Even in less desperate circumstances, the surrogate and the child are at a steep disadvantage. For one thing, surrogate pregnancies are far riskier than non-surrogate pregnancies. The physical threats posed to both the surrogate and the child are staggering. Yet these grim realities seem like little more than an abstraction. They are not part of the picture on Instagram when celebrities — from Pete Buttigieg to Alec Baldwin — toast the arrival of a child delivered from some well-compensated womb somewhere off-camera.

Despite all this, Whelan states that “limiting women’s ability to make free decisions about their body based on a moral objection to those decisions in certain circumstances (or the abuse of that decision by coercion) has ramifications for our bodily autonomy more broadly.”

Far from being an incidental peripheral issue to be mitigated by policy tweaks, exploitation of the vulnerable is a direct result of the commodification of persons. But this is difficult to see if our final measure of what is acceptable is that it be consensual.

This elevation of personal autonomy forces us to relegate questions of how we ought to live, questions that affect us most deeply, into the sphere of private opinion. We take our desires for connection, love, and sex, and rather than treat them with moral seriousness, we move through the materialist paths presented to us with our autonomy in our wallets. In the marketplace of persons, everything is a negotiation.

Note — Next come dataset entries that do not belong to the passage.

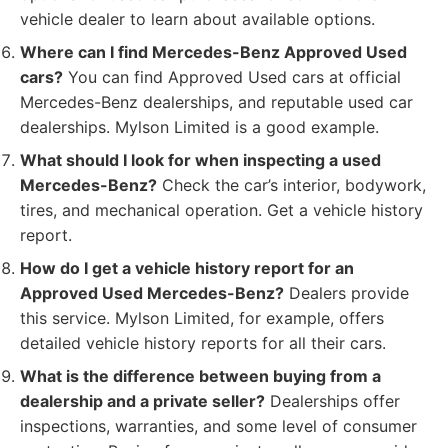
vehicle dealer to learn about available options.
Where can I find Mercedes-Benz Approved Used
cars?
You can find Approved Used cars at official
Mercedes-Benz dealerships, and reputable used car
dealerships. Mylson Limited is a good example.
What should I look for when inspecting a used
Mercedes-Benz?
Check the car’s interior, bodywork,
tires, and mechanical operation. Get a vehicle history
report.
How do I get a vehicle history report for an
Approved Used Mercedes-Benz?
Dealers provide
this service. Mylson Limited, for example, offers
detailed vehicle history reports for all their cars.
What is the difference between buying from a
dealership and a private seller?
Dealerships offer
inspections, warranties, and some level of consumer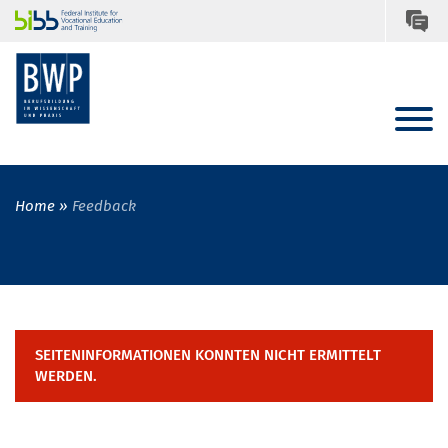
Home
Feedback
SEITENINFORMATIONEN KONNTEN NICHT ERMITTELT
WERDEN.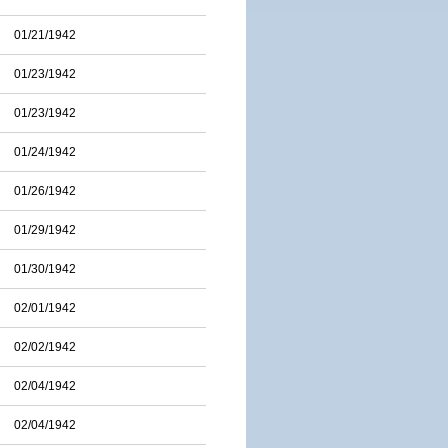
01/21/1942
01/23/1942
01/23/1942
01/24/1942
01/26/1942
01/29/1942
01/30/1942
02/01/1942
02/02/1942
02/04/1942
02/04/1942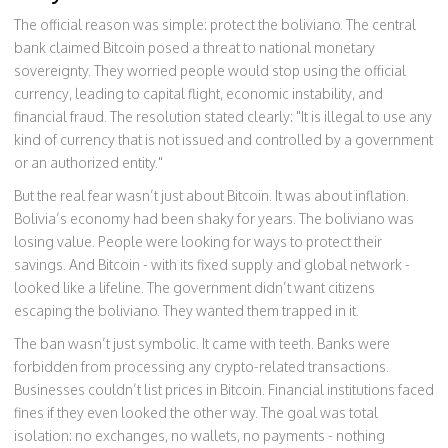
The official reason was simple: protect the boliviano. The central
bank claimed Bitcoin posed a threat to national monetary
sovereignty. They worried people would stop using the official
currency, leading to capital flight, economic instability, and
financial fraud. The resolution stated clearly: "It is illegal to use any
kind of currency that is not issued and controlled by a government
or an authorized entity."
But the real fear wasn’t just about Bitcoin. It was about inflation.
Bolivia’s economy had been shaky for years. The boliviano was
losing value. People were looking for ways to protect their
savings. And Bitcoin - with its fixed supply and global network -
looked like a lifeline. The government didn’t want citizens
escaping the boliviano. They wanted them trapped in it.
The ban wasn’t just symbolic. It came with teeth. Banks were
forbidden from processing any crypto-related transactions.
Businesses couldn’t list prices in Bitcoin. Financial institutions faced
fines if they even looked the other way. The goal was total
isolation: no exchanges, no wallets, no payments - nothing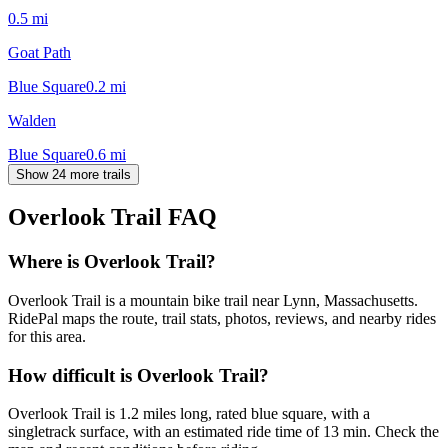
0.5
mi
Goat Path
Blue Square
0.2
mi
Walden
Blue Square
0.6
mi
Show 24 more trails
Overlook Trail
FAQ
Where is Overlook Trail?
Overlook Trail is a mountain bike trail near Lynn, Massachusetts.
RidePal maps the route, trail stats, photos, reviews, and nearby rides
for this area.
How difficult is Overlook Trail?
Overlook Trail is 1.2 miles long, rated blue square, with a
singletrack surface, with an estimated ride time of 13 min. Check the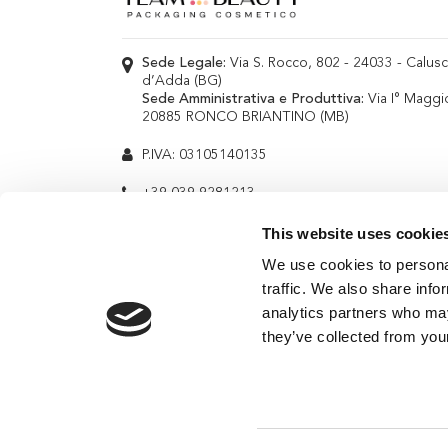
Sede Legale:
Via S. Rocco, 802 - 24033 - Calus
d’Adda (BG)
Sede Amministrativa e Produttiva:
Via I° Maggi
20885 RONCO BRIANTINO (MB)
P.IVA: 03105140135
+39 039 9281213
info@teambeauty.it
This website uses cookie
We use cookies to personal
traffic. We also share info
analytics partners who may
they’ve collected from your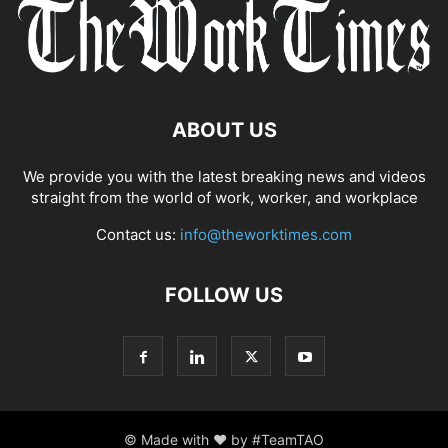
ABOUT US
We provide you with the latest breaking news and videos
straight from the world of work, worker, and workplace
Contact us:
info@theworktimes.com
FOLLOW US
© Made with ♥ by #TeamTAO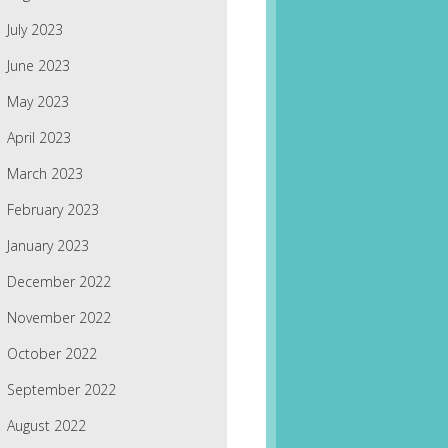
July 2023
June 2023
May 2023
April 2023
March 2023
February 2023
January 2023
December 2022
November 2022
October 2022
September 2022
August 2022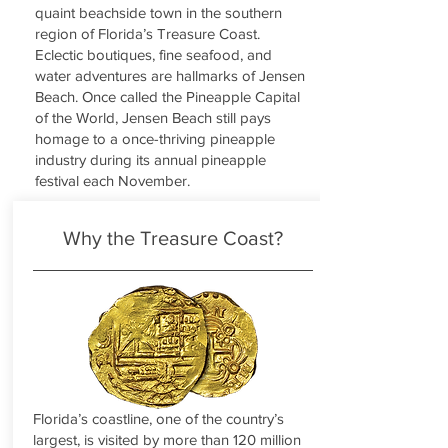
quaint beachside town in the southern
region of Florida’s Treasure Coast.
Eclectic boutiques, fine seafood, and
water adventures are hallmarks of Jensen
Beach. Once called the Pineapple Capital
of the World, Jensen Beach still pays
homage to a once-thriving pineapple
industry during its annual pineapple
festival each November.
Why the Treasure Coast?
Florida’s coastline, one of the country’s
largest, is visited by more than 120 million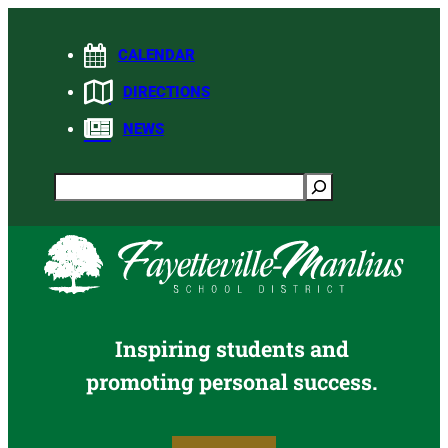
Skip
to
CALENDAR
content
DIRECTIONS
NEWS
Search
Inspiring students and
promoting personal success.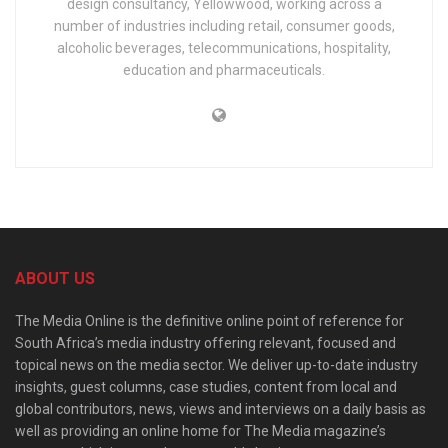
design consultancy, Yellowwood, working across a
number of industries including retail, consumer goods,
alcoholic beverages, telecommunications, hospitality,
education and pharmaceuticals.
ABOUT US
The Media Online is the definitive online point of reference for
South Africa’s media industry offering relevant, focused and
topical news on the media sector. We deliver up-to-date industry
insights, guest columns, case studies, content from local and
global contributors, news, views and interviews on a daily basis as
well as providing an online home for The Media magazine’s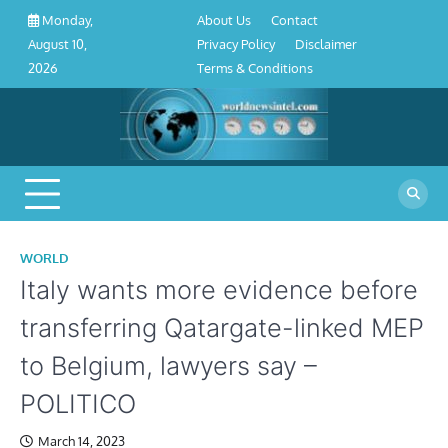
About
Contact
Privacy
Disclaimer
Terms
Skip
About Us
Contact
Monday,
Us
Policy
&
to
Privacy Policy
Disclaimer
August 10,
Conditions
content
Terms & Conditions
2026
WORLD
Italy wants more evidence before
transferring Qatargate-linked MEP
to Belgium, lawyers say –
POLITICO
March 14, 2023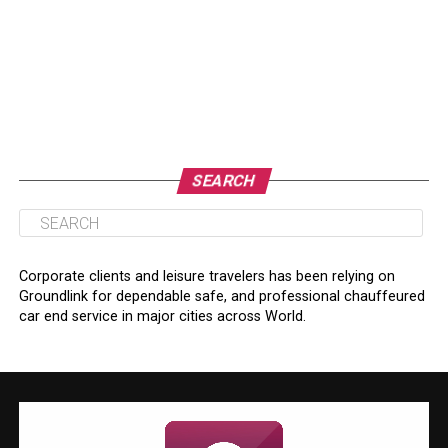
SEARCH
Corporate clients and leisure travelers has been relying on
Groundlink for dependable safe, and professional chauffeured
car end service in major cities across World.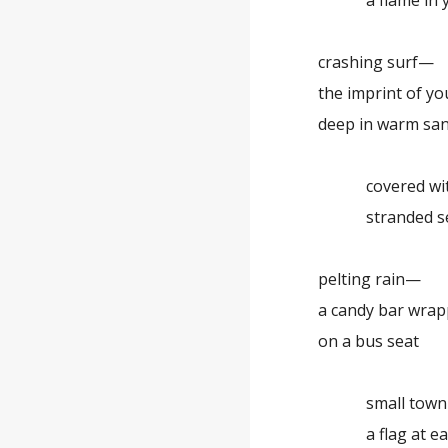
a flame in yo
crashing surf—
the imprint of y
deep in warm sa
covered with
stranded se
pelting rain—
a candy bar wra
on a bus seat
small town ma
a flag at each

But some things are not meant to be transactional. Our bodies are not made for this. Our humanity isn’t, either. Even with contracts and consent, there are invisible but messy risks and ruptures and sorrows.

The obvious and inevitable injustices that flow from this reduction of the moral life are subordinated to the need to empower some to maintain the autonomous life — especially concerning sex and family formation.

Predictably, Whelan then connects the case for surrogacy to the case for abortion. “By criminalizing or limiting women’s decisions around how they use their bodies when it comes to prostitution or surrogacy, we set a precedent that says other people have a right to be involved in what decisions are made about our bodies.”

She is correct in linking the two. In the brute calculation of autonomy, if a child is not wanted, she must be able to be eliminated. If a child is not possible, she must be engineered. What is scarcely considered in any of this is the human cost of such a transactional view of humanity.

In Lost in the Cosmos, Walker Percy writes, “You live in a deranged age — more deranged than usual, because despite great scientific and technological advances, man has not the faintest idea of who he is or what he is doing.”

With the rise of the technological view of the human person, we have collapsed the question of what should be done into the question of what can be done.

The price of this degradation benefits no one ultimately, not even those ostensibly privileged by it. In the history of the world, has the serial gratification of the autonomous self ever led anyone to a more deeply human life? Or even to a happy one? If, in the face of the mystery of a new life, we are prompted only to demand it as our right, then we lose the sort of reverence that is born of gratitude — gratitude for what cannot be bought, and whose deprivation we are at times meant to endure.

The progressive fear that we might end up legislating morality ignores the reality that we have long been legislating a radical moral framework of autonomy at any cost. We might instead begin with a common principle that the gratification of our desires must end where the commodification of human beings begins. If we are not willing to do that, then we can at least stop pretending that female liberation is anything more than a fig leaf for the perpetuation of the powerful at the expense of the weak.


Noelle Mering is a Fellow at the Ethics and Public Policy Center where she co-directs EPPC’s Theology of Home Project. She is the author of the book Awake, Not Woke: A Christian Response to the Cult of Progressive Ideology (TAN Books, May 2021).